President, Kitikmeot Inuit Association
"The Nattilik Heritage Centre is a gathering place for Inuit and visitors to learn about Inuit culture, past explorers and the artifacts that were left behind. In recent years, the Nattilik Heritage Centre has been able to use funds provided by the Government of Canada to secure additional resources to realize our dream of a modern museum-quality building. The museum will display artifacts from polar explorations while sharing the rich cultural past of Inuit with all who visit and live in Gjoa Haven."
Chairperson, Nattilik Heritage Centre
Under the Nunavut Agreement, an Inuit Impact and Benefit Agreement must be negotiated with the designated Inuit organization prior to establishing any protected area in Nunavut. Upon discovery of the HMS Erebus in 2014 and in consultation with Inuit, the Government of Canada relied on an emergency provision of the Nunavut Agreement, article 9.4.1, to bring the wreck under legal protection prior to negotiating an Inuit Impact and Benefit Agreement.
Until the Inuit Impact and Benefit Agreement was signed, the site was managed in the spirit of the Nunavut Agreement through the Franklin Interim Advisory Committee. The Franklin Interim Advisory Committee was comprised of Inuit community members and representatives from the Kitikmeot Inuit Association, Inuit Heritage Trust, Government of Nunavut and the tourism industry, and provided valuable advice and collaboration on the management of the wrecks until now.

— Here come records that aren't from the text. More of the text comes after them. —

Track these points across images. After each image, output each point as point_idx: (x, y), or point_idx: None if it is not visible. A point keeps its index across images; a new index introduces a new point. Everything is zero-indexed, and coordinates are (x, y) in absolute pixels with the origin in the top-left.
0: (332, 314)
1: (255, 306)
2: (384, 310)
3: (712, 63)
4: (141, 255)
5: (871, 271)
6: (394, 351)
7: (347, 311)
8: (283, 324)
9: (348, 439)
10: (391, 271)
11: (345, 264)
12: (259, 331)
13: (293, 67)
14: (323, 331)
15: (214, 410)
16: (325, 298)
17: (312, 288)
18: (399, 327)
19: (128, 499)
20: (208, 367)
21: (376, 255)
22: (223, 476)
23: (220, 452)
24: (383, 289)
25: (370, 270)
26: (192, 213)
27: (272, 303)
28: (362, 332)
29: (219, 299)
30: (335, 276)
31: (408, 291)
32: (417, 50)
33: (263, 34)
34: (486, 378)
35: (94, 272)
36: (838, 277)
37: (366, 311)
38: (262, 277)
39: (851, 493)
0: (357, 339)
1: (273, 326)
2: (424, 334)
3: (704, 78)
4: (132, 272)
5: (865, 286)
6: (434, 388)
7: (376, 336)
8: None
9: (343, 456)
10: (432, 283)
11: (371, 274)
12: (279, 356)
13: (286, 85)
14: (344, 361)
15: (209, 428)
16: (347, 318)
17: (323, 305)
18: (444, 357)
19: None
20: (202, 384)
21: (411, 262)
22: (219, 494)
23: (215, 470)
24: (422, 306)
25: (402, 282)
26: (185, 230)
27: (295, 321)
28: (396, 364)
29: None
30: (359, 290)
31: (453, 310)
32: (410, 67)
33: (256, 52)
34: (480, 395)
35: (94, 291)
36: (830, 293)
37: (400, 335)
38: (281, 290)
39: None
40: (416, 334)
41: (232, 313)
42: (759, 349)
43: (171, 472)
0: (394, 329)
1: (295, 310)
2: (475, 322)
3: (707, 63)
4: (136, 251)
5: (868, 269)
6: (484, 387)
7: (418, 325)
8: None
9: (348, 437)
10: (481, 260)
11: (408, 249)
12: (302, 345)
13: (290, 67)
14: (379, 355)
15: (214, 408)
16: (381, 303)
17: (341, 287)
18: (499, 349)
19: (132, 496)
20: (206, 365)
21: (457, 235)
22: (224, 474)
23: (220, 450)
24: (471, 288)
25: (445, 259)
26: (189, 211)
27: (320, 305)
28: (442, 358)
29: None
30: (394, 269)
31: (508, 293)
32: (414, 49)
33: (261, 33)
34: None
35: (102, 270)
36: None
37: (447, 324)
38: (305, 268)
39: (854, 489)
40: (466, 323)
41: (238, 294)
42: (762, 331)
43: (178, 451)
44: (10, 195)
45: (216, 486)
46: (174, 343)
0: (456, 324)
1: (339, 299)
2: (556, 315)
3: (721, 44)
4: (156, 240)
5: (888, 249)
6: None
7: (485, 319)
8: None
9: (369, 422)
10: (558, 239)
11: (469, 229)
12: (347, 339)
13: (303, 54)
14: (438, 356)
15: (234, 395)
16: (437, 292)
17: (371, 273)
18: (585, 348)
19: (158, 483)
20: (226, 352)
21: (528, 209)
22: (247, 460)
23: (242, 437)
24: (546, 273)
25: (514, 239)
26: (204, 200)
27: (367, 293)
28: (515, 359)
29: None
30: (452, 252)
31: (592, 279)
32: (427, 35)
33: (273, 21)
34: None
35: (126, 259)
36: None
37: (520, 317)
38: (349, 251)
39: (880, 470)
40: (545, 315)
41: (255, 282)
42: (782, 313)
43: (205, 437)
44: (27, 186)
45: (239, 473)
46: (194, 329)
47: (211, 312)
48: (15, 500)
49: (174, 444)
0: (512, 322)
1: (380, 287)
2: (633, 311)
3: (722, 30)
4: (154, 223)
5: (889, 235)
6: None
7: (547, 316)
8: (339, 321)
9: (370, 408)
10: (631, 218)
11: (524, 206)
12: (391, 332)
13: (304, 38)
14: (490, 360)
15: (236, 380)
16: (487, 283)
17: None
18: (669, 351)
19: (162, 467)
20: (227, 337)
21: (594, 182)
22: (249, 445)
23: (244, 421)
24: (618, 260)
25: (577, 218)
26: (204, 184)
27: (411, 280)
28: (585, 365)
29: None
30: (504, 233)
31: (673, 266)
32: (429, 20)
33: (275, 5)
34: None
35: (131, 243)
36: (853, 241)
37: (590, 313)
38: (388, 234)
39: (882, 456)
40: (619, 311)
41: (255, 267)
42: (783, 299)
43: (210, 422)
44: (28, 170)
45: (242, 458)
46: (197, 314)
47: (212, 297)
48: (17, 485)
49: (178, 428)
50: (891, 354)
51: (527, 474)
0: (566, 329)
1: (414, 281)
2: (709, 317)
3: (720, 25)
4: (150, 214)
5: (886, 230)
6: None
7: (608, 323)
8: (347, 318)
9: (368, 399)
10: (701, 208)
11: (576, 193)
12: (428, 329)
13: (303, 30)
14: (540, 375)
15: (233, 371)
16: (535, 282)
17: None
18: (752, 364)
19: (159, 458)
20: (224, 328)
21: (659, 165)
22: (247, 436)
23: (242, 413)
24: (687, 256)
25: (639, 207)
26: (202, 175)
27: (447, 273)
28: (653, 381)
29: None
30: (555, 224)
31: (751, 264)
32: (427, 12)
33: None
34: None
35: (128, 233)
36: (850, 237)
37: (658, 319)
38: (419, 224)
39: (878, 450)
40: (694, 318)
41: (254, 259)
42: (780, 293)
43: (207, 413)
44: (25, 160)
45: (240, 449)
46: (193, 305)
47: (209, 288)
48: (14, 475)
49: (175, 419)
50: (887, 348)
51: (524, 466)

The locations of the Franklin Expedition vessels had been a mystery for over 150 years after Sir John Franklin and his crew went missing in 1846 while searching for a northwest passage. HMS Erebus was located in 2014 and HMS Terror was located in 2016.
The wreck of HMS Erebus was added to the National Historic Sites of Canada Order in 2015, ensuring legal protection for the wreck under the Canada National Parks Act. HMS Terror was added in 2017, following the recommendation of the Franklin Interim Advisory Committee.
The sites of HMS Erebus and HMS Terror are not open to the public at this time and a permit is required to enter the protected areas; however, Parks Canada and the Nattilik Heritage Society are working to develop visitor experience activities that support the long-term protection of both wreck sites.
Inuit can access the site for traditional harvesting activities by way of the Nunavut Agreement.